-- Problem --
Express the text read from the records as a JSON list of strings, with one string per line and blank lines left out. Leave the pictures out of the answer.

#### Raw data ####

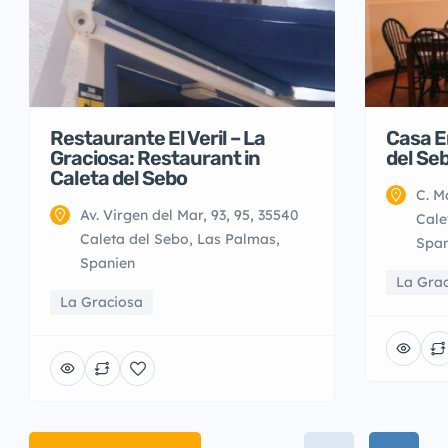
Restaurante El Veril – La
Casa E
Graciosa: Restaurant in
del Se
Caleta del Sebo
C. M
Av. Virgen del Mar, 93, 95, 35540
Cale
Caleta del Sebo, Las Palmas,
Span
Spanien
La Gra
La Graciosa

####

-- Solution for this exercise --
[
  "Restaurante El Veril – La",
  "Casa E",
  "Graciosa: Restaurant in",
  "del Se",
  "Caleta del Sebo",
  "C. M",
  "Av. Virgen del Mar, 93, 95, 35540",
  "Cale",
  "Caleta del Sebo, Las Palmas,",
  "Span",
  "Spanien",
  "La Gra",
  "La Graciosa"
]